Your instructions:
Give back every line of text in the items below unchanged, and leave the pictures out of your answer.

Listed entries:
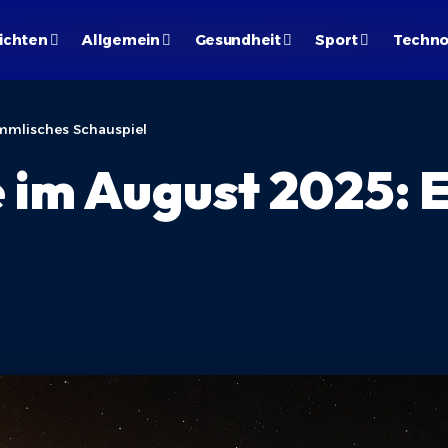
ichten
Allgemein
Gesundheit
Sport
Techno
mmlisches Schauspiel
im August 2025: E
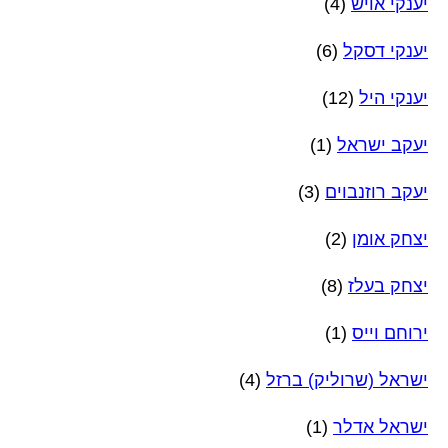
יענקי אויש
(4)
יענקי דסקל
(6)
יענקי היל
(12)
יעקב ישראל
(1)
יעקב רוזנבוים
(3)
יצחק אומן
(2)
יצחק בעלז
(8)
ירוחם וייס
(1)
ישראל (שרוליק) ברזל
(4)
ישראל אדלר
(1)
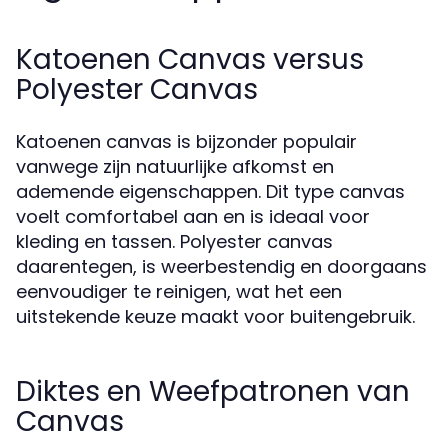
Katoenen Canvas versus
Polyester Canvas
Katoenen canvas is bijzonder populair
vanwege zijn natuurlijke afkomst en
ademende eigenschappen. Dit type canvas
voelt comfortabel aan en is ideaal voor
kleding en tassen. Polyester canvas
daarentegen, is weerbestendig en doorgaans
eenvoudiger te reinigen, wat het een
uitstekende keuze maakt voor buitengebruik.
Diktes en Weefpatronen van
Canvas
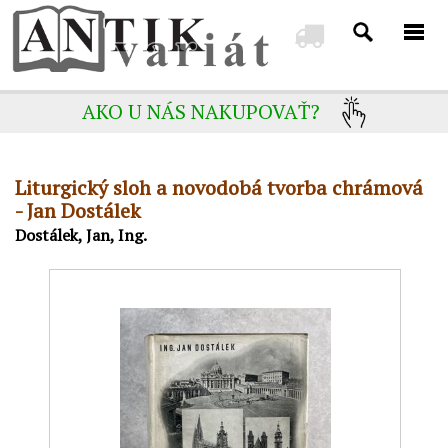
AKO U NÁS NAKUPOVAŤ?
Liturgický sloh a novodobá tvorba chrámová
- Jan Dostálek
Dostálek, Jan, Ing.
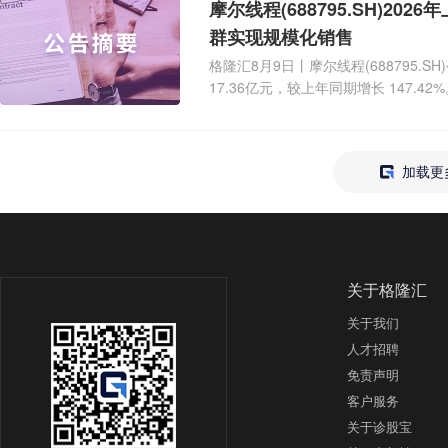
摩尔线程(688795.SH)2026年上半年营
群实现规模化销售
格隆汇8月9日丨摩尔线程(688795.S
17.36亿元，较上年同期增长 147.4
加载更
关于格隆汇
关于我们
人才招聘
免责声明
客户服务
关于诊股宝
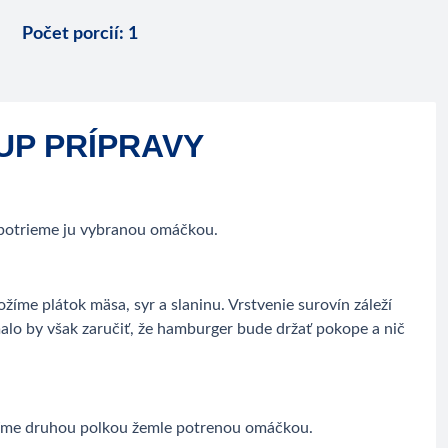
Počet porcií
:
1
UP PRÍPRAVY
 potrieme ju vybranou omáčkou.
íme plátok mäsa, syr a slaninu. Vrstvenie surovín záleží
lo by však zaručiť, že hamburger bude držať pokope a nič
píme druhou polkou žemle potrenou omáčkou.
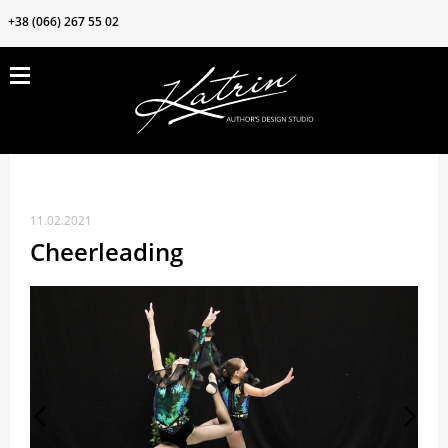
+38 (066) 267 55 02
ПРОДУКЦИЯ
ЗАКРЫТЬ
ВОЗМОЖНОСТИ
БЛОГ
КОНТАКТЫ
11.02.2021
О нас
Cheerleading
Клиентам
Частые вопросы
Наши ткани
Акции❗️❗️❗️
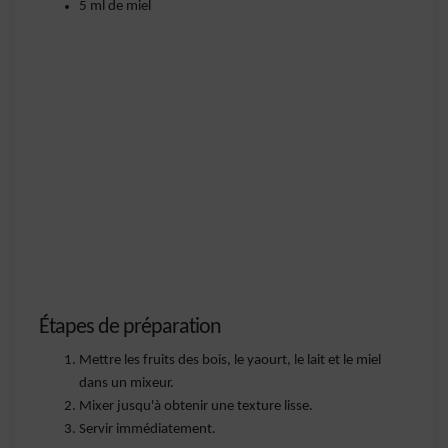
5 ml de miel
Étapes de préparation
Mettre les fruits des bois, le yaourt, le lait et le miel
dans un mixeur.
Mixer jusqu'à obtenir une texture lisse.
Servir immédiatement.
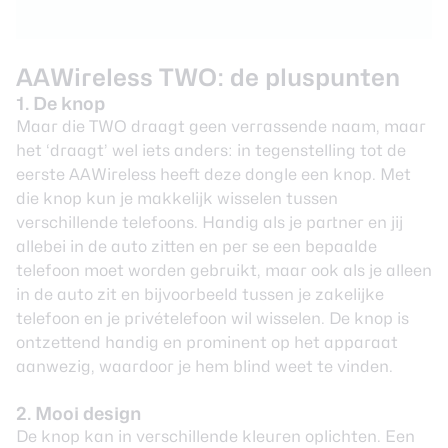
AAWireless TWO: de pluspunten
1. De knop
Maar die TWO draagt geen verrassende naam, maar
het ‘draagt’ wel iets anders: in tegenstelling tot de
eerste AAWireless heeft deze dongle een knop. Met
die knop kun je makkelijk wisselen tussen
verschillende telefoons. Handig als je partner en jij
allebei in de auto zitten en per se een bepaalde
telefoon moet worden gebruikt, maar ook als je alleen
in de auto zit en bijvoorbeeld tussen je zakelijke
telefoon en je privételefoon wil wisselen. De knop is
ontzettend handig en prominent op het apparaat
aanwezig, waardoor je hem blind weet te vinden.
2. Mooi design
De knop kan in verschillende kleuren oplichten. Een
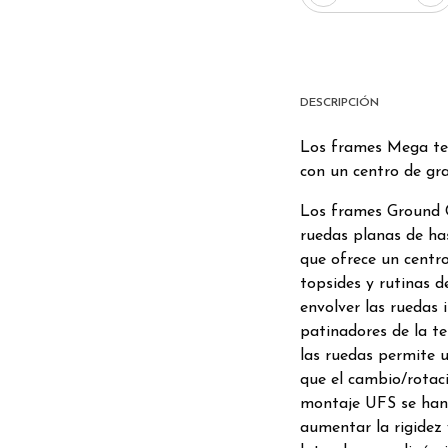
DESCRIPCIÓN
Los frames Mega te 
con un centro de g
Los frames Ground 
ruedas planas de ha
que ofrece un centro
topsides y rutinas d
envolver las ruedas 
patinadores de la t
las ruedas permite u
que el cambio/rotac
montaje UFS se han
aumentar la rigidez 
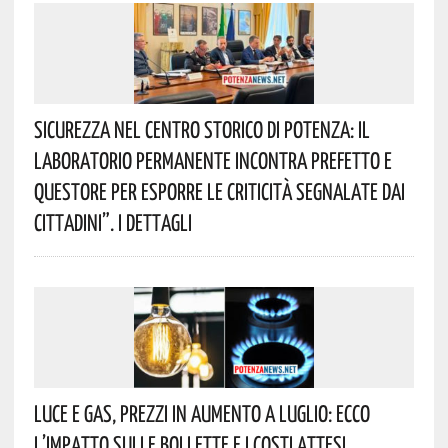
Sicurezza Nel Centro Storico Di Potenza: Il
Laboratorio Permanente Incontra Prefetto E
Questore Per Esporre Le Criticità Segnalate Dai
Cittadini”. I Dettagli
Luce E Gas, Prezzi In Aumento A Luglio: Ecco
L’impatto Sulle Bollette E I Costi Attesi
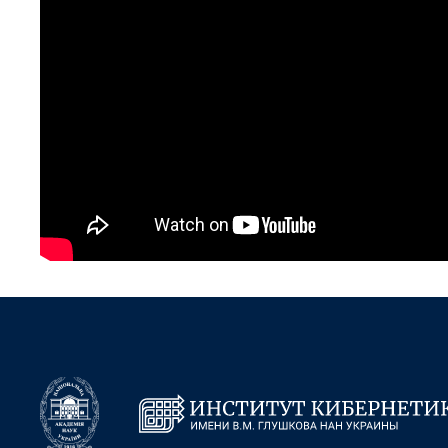
обществ
ИССЛЕД
направле
проекты
важнейш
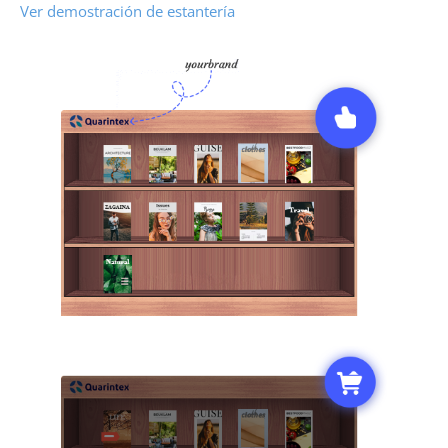
Ver demostración de estantería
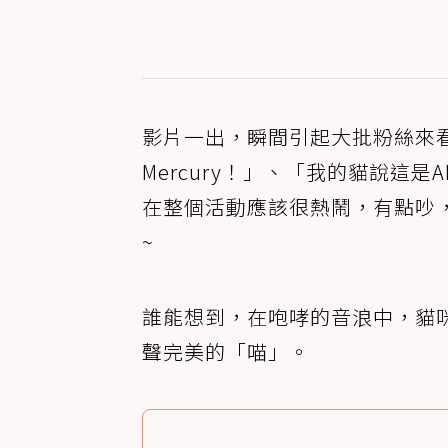
影片一出，瞬間引起大批粉絲來看
Mercury！」、「我的貓說這
在整個活動應該很熱鬧，有點吵
~
誰能想到，在咆哮的音浪中，貓
聲完美的「喵」。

Result of the task:
ichten
Allgemein
Gesundheit
Sport
Techno
mmlisches Schauspiel
im August 2025: E
יענקי אויש
(4)
יענקי דסקל
(6)
יענקי היל
(12)
יעקב ישראל
(1)
יעקב רוזנבוים
(3)
יצחק אומן
(2)
יצחק בעלז
(8)
ירוחם וייס
(1)
ישראל (שרוליק) ברזל
(4)
ישראל אדלר
(1)
Katoenen Canvas versus
Polyester Canvas
Katoenen canvas is bijzonder populair
vanwege zijn natuurlijke afkomst en
ademende eigenschappen. Dit type canvas
voelt comfortabel aan en is ideaal voor
kleding en tassen. Polyester canvas
daarentegen, is weerbestendig en doorgaans
eenvoudiger te reinigen, wat het een
uitstekende keuze maakt voor buitengebruik.
Diktes en Weefpatronen van
Canvas
AKO U NÁS NAKUPOVAŤ?
Liturgický sloh a novodobá tvorba chrámová
- Jan Dostálek
Dostálek, Jan, Ing.
摩尔线程(688795.SH)2026年上半年营
群实现规模化销售
格隆汇8月9日丨摩尔线程(688795.S
17.36亿元，较上年同期增长 147.4
加载更
关于格隆汇
关于我们
人才招聘
免责声明
客户服务
关于诊股宝
Počet porcií
:
1
UP PRÍPRAVY
 potrieme ju vybranou omáčkou.
íme plátok mäsa, syr a slaninu. Vrstvenie surovín záleží
lo by však zaručiť, že hamburger bude držať pokope a nič
píme druhou polkou žemle potrenou omáčkou.
+38 (066) 267 55 02
ПРОДУКЦИЯ
ЗАКРЫТЬ
ВОЗМОЖНОСТИ
БЛОГ
КОНТАКТЫ
11.02.2021
О нас
Cheerleading
Клиентам
Частые вопросы
Наши ткани
Акции❗️❗️❗️
5 ml de miel
Étapes de préparation
Mettre les fruits des bois, le yaourt, le lait et le miel
dans un mixeur.
Mixer jusqu'à obtenir une texture lisse.
Servir immédiatement.
AAWireless TWO: de pluspunten
1. De knop
Maar die TWO draagt geen verrassende naam, maar
het ‘draagt’ wel iets anders: in tegenstelling tot de
eerste AAWireless heeft deze dongle een knop. Met
die knop kun je makkelijk wisselen tussen
verschillende telefoons. Handig als je partner en jij
allebei in de auto zitten en per se een bepaalde
telefoon moet worden gebruikt, maar ook als je alleen
in de auto zit en bijvoorbeeld tussen je zakelijke
telefoon en je privételefoon wil wisselen. De knop is
ontzettend handig en prominent op het apparaat
aanwezig, waardoor je hem blind weet te vinden.
2. Mooi design
De knop kan in verschillende kleuren oplichten. Een
DESCRIPCIÓN
Los frames Mega te 
con un centro de g
Los frames Ground 
ruedas planas de ha
que ofrece un centro
topsides y rutinas d
envolver las ruedas 
patinadores de la t
las ruedas permite u
que el cambio/rotac
montaje UFS se han
aumentar la rigidez 
Sicurezza Nel Centro Storico Di Potenza: Il
Laboratorio Permanente Incontra Prefetto E
Questore Per Esporre Le Criticità Segnalate Dai
Cittadini”. I Dettagli
Luce E Gas, Prezzi In Aumento A Luglio: Ecco
L’impatto Sulle Bollette E I Costi Attesi
обществ
ИССЛЕД
направле
проекты
важнейш
Ver demostración de estantería
影片一出，瞬間引起大批粉絲來看
Mercury！」、「我的貓說這
在整個活動應該很熱鬧，有點吵
~
誰能想到，在咆哮的音浪中，貓
聲完美的「喵」。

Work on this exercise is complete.